Dubai will make medical insurance compulsory for expatriates, despite missing a self-imposed deadline for January 2008.
The state with 1.2 million expatriates, is the biggest draw for foreign workers in the United Arab Emirates.
Remaining UAE members are expected to fall in with a federal scheme, which will mean every expatriate in any of the UEA states must have insurance. Other Middle East countries are expected to bring in similar compulsion.
This will mean that in each country or state that insurers and brokers will have to be authorised to do business there and offer health insurance.
The days of any international health insurer being able to offer UK expatriates cover for almost any country in the world are disappearing.
In Dubai, take up of insurance is expected to be progressive, rather than on one date. Expatriates will have to show a cover certificate with a registered insurer when they apply for visa renewal every three years.
Foreign insurers will need an accredited local partner to trade.
Cigna, Allianz, Bupa International, Goodhealth and Expacare have local partners, but other well-known international health insurers will either have to seek local partnerships and accreditation, or not offer cover there.

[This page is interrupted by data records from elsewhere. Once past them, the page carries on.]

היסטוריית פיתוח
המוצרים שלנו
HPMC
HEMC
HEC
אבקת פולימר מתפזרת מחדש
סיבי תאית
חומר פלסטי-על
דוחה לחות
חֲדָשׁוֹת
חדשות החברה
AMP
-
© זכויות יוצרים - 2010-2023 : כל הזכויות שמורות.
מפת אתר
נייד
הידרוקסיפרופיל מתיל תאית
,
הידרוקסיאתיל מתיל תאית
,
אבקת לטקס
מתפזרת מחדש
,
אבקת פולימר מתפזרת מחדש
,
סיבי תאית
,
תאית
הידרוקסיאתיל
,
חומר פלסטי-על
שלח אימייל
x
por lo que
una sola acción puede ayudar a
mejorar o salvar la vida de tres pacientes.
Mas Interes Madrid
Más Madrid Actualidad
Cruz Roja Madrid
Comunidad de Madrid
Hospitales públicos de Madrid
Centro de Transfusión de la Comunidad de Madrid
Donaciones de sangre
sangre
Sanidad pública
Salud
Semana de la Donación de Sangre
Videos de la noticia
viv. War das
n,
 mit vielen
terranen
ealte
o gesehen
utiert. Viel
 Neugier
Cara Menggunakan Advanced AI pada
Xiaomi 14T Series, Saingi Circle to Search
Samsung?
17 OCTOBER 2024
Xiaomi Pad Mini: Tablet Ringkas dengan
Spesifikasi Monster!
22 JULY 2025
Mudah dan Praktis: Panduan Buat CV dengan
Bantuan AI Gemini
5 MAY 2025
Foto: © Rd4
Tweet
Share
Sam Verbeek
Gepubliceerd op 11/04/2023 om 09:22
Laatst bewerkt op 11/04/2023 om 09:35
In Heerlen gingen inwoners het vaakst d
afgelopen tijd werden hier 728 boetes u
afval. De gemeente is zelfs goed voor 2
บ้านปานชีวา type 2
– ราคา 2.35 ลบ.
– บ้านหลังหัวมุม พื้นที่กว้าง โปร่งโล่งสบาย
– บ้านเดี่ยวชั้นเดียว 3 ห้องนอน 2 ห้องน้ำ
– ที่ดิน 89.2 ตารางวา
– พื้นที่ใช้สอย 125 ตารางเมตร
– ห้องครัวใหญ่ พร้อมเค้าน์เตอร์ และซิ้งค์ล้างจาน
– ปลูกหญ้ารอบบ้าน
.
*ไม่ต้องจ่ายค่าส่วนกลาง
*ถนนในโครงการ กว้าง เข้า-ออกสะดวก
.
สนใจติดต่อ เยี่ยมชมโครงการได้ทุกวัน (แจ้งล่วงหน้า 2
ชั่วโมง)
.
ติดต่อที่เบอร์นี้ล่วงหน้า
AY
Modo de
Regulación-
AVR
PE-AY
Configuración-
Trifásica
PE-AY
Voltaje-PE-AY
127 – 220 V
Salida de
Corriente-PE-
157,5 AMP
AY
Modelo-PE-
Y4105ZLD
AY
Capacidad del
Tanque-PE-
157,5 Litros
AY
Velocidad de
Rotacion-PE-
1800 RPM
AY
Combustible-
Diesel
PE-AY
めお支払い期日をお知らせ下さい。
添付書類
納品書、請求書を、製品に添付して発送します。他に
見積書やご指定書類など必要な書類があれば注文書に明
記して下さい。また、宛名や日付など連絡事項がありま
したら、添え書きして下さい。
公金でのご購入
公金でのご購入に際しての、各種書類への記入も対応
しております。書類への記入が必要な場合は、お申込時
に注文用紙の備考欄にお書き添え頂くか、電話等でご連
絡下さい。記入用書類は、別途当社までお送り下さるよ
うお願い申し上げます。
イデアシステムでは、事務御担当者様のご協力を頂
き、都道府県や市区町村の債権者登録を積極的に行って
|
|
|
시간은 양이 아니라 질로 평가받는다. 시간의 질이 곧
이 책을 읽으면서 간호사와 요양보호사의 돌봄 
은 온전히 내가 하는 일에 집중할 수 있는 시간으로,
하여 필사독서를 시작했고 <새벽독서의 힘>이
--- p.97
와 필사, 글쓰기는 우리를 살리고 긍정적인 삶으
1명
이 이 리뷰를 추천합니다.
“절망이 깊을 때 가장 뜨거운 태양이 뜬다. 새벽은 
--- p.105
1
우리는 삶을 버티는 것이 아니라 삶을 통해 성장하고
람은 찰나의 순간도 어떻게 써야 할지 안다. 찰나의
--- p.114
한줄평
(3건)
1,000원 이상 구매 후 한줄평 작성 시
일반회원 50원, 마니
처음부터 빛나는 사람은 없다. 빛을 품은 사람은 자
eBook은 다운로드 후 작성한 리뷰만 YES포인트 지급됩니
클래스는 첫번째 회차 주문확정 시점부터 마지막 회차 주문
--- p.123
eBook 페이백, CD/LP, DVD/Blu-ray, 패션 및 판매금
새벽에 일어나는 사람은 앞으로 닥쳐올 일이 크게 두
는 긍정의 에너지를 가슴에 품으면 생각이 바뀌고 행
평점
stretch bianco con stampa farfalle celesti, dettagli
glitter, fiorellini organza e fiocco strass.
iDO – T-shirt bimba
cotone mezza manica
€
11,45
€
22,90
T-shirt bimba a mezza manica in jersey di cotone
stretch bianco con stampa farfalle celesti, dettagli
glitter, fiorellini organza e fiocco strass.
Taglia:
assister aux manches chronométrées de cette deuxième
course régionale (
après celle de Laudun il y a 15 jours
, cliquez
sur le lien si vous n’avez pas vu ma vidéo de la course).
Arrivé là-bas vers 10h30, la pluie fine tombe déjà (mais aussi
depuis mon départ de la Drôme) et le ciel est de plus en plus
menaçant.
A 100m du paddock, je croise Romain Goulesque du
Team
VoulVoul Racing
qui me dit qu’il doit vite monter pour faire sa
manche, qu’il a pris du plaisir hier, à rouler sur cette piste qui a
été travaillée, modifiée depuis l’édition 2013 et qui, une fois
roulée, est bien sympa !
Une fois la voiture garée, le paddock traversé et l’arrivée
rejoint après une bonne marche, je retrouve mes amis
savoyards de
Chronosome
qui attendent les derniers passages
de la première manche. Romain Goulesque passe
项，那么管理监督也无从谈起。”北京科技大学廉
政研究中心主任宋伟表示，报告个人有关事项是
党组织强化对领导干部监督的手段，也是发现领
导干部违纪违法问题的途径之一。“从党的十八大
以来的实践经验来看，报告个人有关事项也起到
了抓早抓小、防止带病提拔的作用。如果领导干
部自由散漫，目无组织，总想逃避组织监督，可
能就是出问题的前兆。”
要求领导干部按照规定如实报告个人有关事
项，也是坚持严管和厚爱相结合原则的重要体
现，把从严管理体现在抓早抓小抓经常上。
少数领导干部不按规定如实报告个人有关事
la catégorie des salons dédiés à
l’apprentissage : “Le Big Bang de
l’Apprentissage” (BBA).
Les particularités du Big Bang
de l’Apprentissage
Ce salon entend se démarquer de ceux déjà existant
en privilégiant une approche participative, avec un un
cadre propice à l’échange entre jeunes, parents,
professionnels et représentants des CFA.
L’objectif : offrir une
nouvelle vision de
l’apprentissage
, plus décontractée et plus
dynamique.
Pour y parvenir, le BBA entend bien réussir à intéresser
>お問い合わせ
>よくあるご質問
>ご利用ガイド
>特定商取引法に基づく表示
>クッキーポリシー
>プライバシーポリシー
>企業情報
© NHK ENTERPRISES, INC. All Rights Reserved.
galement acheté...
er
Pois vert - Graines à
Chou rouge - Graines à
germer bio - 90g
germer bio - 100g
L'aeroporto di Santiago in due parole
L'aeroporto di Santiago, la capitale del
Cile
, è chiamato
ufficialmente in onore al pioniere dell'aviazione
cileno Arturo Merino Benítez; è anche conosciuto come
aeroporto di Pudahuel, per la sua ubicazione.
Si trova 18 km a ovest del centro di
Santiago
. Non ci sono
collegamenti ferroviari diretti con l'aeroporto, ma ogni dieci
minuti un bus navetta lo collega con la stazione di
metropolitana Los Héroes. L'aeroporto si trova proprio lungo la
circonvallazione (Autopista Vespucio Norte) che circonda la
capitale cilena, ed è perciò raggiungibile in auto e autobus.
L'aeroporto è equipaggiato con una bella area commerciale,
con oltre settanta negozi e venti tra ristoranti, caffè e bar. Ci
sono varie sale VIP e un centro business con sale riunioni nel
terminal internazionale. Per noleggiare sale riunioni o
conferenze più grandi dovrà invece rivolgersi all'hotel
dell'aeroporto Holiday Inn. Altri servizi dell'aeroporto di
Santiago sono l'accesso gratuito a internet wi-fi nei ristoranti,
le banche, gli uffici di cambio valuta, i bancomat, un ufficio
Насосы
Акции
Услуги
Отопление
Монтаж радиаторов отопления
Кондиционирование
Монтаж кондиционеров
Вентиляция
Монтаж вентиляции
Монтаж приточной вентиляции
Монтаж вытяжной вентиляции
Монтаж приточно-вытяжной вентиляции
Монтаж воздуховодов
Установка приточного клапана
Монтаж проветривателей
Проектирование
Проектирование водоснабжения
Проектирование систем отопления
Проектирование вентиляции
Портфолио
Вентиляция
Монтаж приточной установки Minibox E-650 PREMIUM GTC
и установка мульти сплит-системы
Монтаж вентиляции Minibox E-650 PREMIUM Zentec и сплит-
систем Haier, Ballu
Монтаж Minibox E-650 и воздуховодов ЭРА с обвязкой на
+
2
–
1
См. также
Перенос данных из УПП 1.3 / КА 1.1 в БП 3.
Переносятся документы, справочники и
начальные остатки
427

Sadly, history shows us that there will inevitably be insurers and brokers offering cover to UK expatriates without authorisation, claiming either wilfully or ignorantly that being authorised in the UK is adequate.
Several Middle East countries seek to control who offers insurance in their boundaries so are or will limit sales to international insurers with a local partner or to a licensed homegrown provider. As other Gulf states move towards compulsory insurance for their foreign workforces there is little doubt they will also require local partnerships for international insurers.